43. E. E. Schattschneider, The Semi-Sovereign People (Holt, Rienhart e Winstor, 1960), capitulo 1.

44. Benedito Valadares descreve desinibidamente seu papel nos esforços de subjugar a elite política mineira à vontade de Vargas, tanto quanto seu papel na luta contra São Paulo. Veja Benedito Valadares, Tempos Idos e Vividos (Rio de Janeiro: Editora Civilização Brasileira, 1966) e meu comentário em Dados 6, 1969.

45. Uma destas pessoas era o gaúcho João Neves da Fontoura, líder da Aliança Liberal. Outro foi o paulista Júlio de Mesquita Filho. Veja João Neves da Fontoura, Memórias, vol. II, "A Aliança Liberal e a Revolução de 30" Porto Alegre, Editora Globo, 1963.

46. Simon Schwartzman, "Desenvolvimento e Abertura política". Dados 6. 1969.

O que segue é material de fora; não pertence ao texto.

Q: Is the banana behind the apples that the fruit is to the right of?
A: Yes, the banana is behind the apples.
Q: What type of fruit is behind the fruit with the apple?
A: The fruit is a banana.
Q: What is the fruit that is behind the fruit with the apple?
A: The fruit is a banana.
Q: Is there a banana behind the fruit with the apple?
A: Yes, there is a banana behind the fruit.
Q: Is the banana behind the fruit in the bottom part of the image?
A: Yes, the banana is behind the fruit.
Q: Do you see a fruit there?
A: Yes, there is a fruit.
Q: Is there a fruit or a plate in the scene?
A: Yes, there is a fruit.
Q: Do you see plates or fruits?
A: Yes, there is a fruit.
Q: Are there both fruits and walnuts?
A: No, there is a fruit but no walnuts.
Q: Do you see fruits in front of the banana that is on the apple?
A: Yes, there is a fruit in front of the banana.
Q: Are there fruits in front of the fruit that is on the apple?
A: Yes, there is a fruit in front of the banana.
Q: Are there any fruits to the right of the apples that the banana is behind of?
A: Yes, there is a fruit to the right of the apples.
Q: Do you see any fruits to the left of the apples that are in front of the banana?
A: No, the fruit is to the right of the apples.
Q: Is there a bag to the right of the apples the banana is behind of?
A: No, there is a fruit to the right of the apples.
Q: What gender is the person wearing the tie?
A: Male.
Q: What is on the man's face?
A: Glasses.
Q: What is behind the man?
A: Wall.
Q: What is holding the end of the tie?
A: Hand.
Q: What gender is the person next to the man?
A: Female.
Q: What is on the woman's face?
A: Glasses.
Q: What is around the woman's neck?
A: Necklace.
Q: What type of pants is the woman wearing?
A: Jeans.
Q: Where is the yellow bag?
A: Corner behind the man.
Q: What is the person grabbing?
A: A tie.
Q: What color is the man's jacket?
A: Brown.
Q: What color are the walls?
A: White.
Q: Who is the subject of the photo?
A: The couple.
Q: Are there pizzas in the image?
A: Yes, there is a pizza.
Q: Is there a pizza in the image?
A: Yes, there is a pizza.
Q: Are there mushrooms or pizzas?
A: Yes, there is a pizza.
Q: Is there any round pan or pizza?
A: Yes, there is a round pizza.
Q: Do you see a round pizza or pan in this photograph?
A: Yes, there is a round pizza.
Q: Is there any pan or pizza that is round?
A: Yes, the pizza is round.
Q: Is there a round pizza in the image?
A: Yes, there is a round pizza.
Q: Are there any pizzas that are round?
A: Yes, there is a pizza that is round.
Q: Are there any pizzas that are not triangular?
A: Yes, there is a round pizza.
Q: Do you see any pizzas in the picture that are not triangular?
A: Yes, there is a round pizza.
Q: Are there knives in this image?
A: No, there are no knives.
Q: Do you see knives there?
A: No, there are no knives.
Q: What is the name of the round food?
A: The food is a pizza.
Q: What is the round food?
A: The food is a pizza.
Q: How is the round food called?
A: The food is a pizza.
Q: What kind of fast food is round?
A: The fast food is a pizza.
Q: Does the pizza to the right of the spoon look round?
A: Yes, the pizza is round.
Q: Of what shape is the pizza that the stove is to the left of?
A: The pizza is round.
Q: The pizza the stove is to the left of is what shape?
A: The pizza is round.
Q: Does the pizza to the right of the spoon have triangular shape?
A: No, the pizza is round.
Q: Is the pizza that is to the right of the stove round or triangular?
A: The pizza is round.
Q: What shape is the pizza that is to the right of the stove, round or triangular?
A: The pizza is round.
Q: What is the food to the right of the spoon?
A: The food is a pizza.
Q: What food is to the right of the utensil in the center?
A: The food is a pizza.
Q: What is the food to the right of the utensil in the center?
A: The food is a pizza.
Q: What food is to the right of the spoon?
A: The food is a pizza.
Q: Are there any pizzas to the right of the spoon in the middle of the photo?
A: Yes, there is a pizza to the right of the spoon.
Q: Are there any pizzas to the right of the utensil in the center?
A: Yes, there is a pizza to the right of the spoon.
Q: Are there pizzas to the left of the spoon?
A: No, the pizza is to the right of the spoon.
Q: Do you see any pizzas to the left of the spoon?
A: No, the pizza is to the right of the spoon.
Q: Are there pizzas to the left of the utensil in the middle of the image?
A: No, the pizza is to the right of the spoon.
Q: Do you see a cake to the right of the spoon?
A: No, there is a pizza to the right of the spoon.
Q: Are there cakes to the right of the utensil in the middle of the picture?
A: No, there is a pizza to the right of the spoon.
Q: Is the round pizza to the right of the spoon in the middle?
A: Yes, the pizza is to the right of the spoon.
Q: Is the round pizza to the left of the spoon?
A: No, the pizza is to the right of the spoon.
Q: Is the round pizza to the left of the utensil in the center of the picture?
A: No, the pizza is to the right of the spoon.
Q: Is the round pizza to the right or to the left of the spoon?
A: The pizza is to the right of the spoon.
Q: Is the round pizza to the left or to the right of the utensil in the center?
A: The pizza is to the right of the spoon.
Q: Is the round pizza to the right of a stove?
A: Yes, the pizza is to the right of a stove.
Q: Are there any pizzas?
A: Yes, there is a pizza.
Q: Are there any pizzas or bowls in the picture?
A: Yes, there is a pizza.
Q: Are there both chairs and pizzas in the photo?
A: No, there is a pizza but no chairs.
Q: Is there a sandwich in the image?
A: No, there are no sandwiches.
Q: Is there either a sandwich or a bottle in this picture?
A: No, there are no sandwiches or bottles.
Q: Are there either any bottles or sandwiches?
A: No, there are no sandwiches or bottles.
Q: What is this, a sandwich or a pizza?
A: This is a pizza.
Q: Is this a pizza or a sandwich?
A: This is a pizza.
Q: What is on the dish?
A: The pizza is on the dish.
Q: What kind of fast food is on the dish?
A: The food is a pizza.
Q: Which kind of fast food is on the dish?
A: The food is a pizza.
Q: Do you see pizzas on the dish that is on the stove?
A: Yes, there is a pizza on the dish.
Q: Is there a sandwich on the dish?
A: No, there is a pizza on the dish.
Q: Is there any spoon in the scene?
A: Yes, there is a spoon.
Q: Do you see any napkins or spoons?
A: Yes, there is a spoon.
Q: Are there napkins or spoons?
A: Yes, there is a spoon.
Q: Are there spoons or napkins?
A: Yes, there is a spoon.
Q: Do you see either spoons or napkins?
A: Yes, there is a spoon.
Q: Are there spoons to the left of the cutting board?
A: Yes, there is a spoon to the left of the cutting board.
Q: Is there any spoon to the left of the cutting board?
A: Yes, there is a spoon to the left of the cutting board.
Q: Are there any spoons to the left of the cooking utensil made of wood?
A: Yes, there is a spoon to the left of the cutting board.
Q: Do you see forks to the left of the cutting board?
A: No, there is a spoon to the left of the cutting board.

47. Esta distinção é sugerida por Anatol Rapoport ("Two views of Conflict: the Cataclysmic and the Strategic Models", em Proceedings of the International Peace Research Assocíation, Van Gorcum-Assen, Holanda, 1966) como uma forma de contrastar as teorias de jogo com as teorias de tipo Richardson sobre conflitos internacionais.

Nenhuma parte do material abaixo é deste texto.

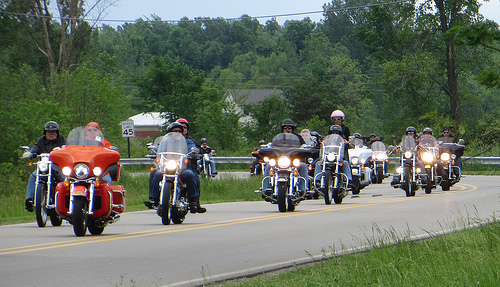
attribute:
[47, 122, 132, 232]
motorcycle — orange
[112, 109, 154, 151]
sign — speed limit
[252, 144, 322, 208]
motorcycle — black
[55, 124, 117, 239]
motorcycle — red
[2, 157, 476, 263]
lines — yellow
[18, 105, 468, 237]
motorcyles road — group 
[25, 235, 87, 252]
lines — yellow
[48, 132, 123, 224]
motorcycle — orange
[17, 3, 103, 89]
tree — tall, leafy, green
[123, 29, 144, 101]
tree — green, tall, leafy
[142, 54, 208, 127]
tree — green, tall, leafy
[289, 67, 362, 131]
tree — green, tall, leafy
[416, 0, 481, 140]
tree — green, tall, leafy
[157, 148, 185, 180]
headlights — on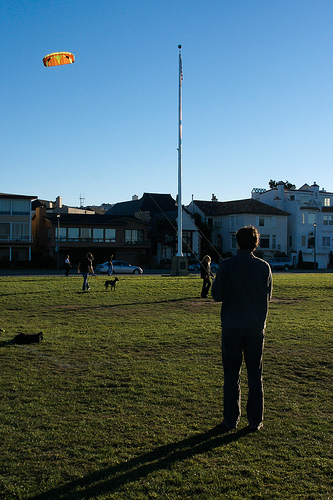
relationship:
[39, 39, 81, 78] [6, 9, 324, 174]
parachute flying in sky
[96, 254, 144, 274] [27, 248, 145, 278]
car parked on side of road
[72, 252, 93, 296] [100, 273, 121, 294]
man walking dog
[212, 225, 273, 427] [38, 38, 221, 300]
person flying flying a kite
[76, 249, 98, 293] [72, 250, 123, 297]
person walking walking pet dog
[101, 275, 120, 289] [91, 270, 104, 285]
dog on orange leash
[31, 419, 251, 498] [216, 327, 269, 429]
shadow from person's legs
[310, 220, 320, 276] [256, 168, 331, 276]
street light in front of apartments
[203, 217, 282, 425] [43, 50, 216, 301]
man flying flying the kite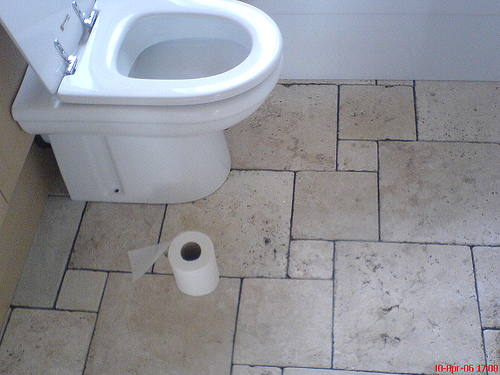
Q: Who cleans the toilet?
A: Maid.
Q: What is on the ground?
A: Toilet paper.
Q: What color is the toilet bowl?
A: White.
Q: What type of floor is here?
A: Stone.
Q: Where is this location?
A: Bathroom.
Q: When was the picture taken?
A: Daytime.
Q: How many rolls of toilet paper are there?
A: One.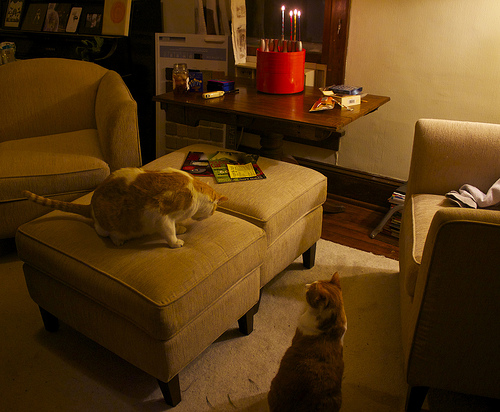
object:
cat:
[20, 162, 219, 249]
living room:
[0, 0, 499, 410]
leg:
[153, 377, 181, 405]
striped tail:
[16, 184, 96, 220]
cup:
[256, 39, 302, 94]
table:
[159, 68, 386, 155]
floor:
[2, 147, 410, 410]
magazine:
[204, 146, 267, 181]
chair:
[134, 136, 326, 293]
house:
[4, 0, 500, 412]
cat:
[262, 266, 344, 411]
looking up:
[260, 265, 354, 406]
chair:
[13, 178, 275, 405]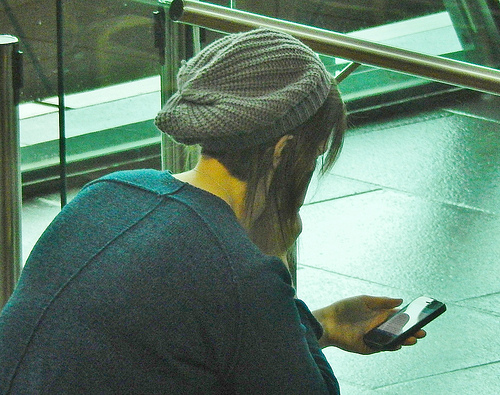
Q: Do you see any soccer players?
A: No, there are no soccer players.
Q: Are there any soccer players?
A: No, there are no soccer players.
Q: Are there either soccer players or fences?
A: No, there are no soccer players or fences.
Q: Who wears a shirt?
A: The girl wears a shirt.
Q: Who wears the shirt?
A: The girl wears a shirt.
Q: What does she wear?
A: The girl wears a shirt.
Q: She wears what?
A: The girl wears a shirt.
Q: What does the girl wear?
A: The girl wears a shirt.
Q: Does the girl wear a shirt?
A: Yes, the girl wears a shirt.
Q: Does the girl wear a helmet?
A: No, the girl wears a shirt.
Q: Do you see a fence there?
A: No, there are no fences.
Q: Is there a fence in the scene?
A: No, there are no fences.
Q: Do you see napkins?
A: No, there are no napkins.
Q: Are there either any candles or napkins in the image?
A: No, there are no napkins or candles.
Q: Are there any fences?
A: No, there are no fences.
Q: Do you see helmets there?
A: No, there are no helmets.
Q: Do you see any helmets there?
A: No, there are no helmets.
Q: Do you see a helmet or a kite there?
A: No, there are no helmets or kites.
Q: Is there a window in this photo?
A: Yes, there is a window.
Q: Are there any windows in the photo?
A: Yes, there is a window.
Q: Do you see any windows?
A: Yes, there is a window.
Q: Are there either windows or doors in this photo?
A: Yes, there is a window.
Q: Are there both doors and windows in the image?
A: No, there is a window but no doors.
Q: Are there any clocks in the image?
A: No, there are no clocks.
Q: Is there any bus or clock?
A: No, there are no clocks or buses.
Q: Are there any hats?
A: Yes, there is a hat.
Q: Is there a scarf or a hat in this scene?
A: Yes, there is a hat.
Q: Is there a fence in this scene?
A: No, there are no fences.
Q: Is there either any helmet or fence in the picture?
A: No, there are no fences or helmets.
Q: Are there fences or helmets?
A: No, there are no fences or helmets.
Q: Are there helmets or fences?
A: No, there are no fences or helmets.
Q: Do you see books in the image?
A: No, there are no books.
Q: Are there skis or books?
A: No, there are no books or skis.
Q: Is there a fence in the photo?
A: No, there are no fences.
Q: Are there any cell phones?
A: Yes, there is a cell phone.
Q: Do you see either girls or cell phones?
A: Yes, there is a cell phone.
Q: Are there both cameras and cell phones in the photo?
A: No, there is a cell phone but no cameras.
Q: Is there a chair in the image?
A: No, there are no chairs.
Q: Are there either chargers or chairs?
A: No, there are no chairs or chargers.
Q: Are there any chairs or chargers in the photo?
A: No, there are no chairs or chargers.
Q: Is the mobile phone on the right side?
A: Yes, the mobile phone is on the right of the image.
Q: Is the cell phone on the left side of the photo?
A: No, the cell phone is on the right of the image.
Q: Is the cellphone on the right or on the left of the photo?
A: The cellphone is on the right of the image.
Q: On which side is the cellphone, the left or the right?
A: The cellphone is on the right of the image.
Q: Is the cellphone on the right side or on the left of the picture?
A: The cellphone is on the right of the image.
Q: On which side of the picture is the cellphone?
A: The cellphone is on the right of the image.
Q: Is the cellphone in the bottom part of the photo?
A: Yes, the cellphone is in the bottom of the image.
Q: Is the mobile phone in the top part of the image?
A: No, the mobile phone is in the bottom of the image.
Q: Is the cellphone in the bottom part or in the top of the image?
A: The cellphone is in the bottom of the image.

48. Este ponto é discutido explicitamente por Vera Maria Pereira em relação à interpretação que Faoro dá da vida econômica do Império: "se a tese de Faoro para o período imperial, especialmente para sua segunda metade, é a de que o Estado Patrimonial, através do estamento burocrático, controla inteiramente a economia, e por suas interferências é que o sistema se expande, a tese que propomos é diversa. O Estado não tem condições financeiras para orientar a economia, para investir em atividades modernizadoras; não tem condições políticas externas para decidir sobre alternativas econômicas e não tem condições políticas internas para assumir o controle do sistema, embora tenha condições administrativas bastante desenvolvidas para exercer um mecanismo de repressão, no sentido de impedir o desenvolvimento de uma "independência" político-econômica dos novos setores latifundiários-mercantís em expansão". Isto parece ser mais verdade a respeito da economia rural de exportação que a respeito dos esforços de industrialização e terciarização no século XIX A história de Mauá parece indicar a existência de uma forte interdependência entre a iniciativa privada e incentivos governamentais ou sua falta. Veja entre outros Anyda Marchant, Viscount Maua and the Empire of Brazil (Berkeley and Los Angeles: The Unlversity of California Press, 1965).

49. Theodoro J Lowi chama a atenção paia dois tipos distintos de funções dos partidos políticos e, podemos generalizar, dos sistemas de participação social. A primeira é uma função "constituinte", que tem que ver com a estrutura do regime, e menos com seu funcionamento efetivo. A segunda função é a de "policy~making", relacionada com a condução efetiva da coisa pública. A tese de Lowi é que esta função de execução politico-administrativa nem sempre coexiste com a outra, e a ausência da função executiva é o que diferencia o sistema partidário norte-americano em relação aos dos países da Europa Ocidental. A "eficácia" de um sistema de participação deve ser medida de forma independente nestas duas dimensões. É possível considerar, assim, que o sistema partidário da Primeira República foi eficaz no primeiro sentido, mas não no segundo, o inverso tendo ocorrido com o Estado Novo. O populismo, em suas duas versões, tende a submeter a função constituinte a grandes oscilações, ao tempo em que reduz a função de "policy-making". Cf. Theodoro J. Lowi, "Party, Policy and Constitution in America", em W. Nisbet Chambers e W. Dean Burham, The American Party Systems - Stages of Political Development, Oxford University, Free Press, 1967.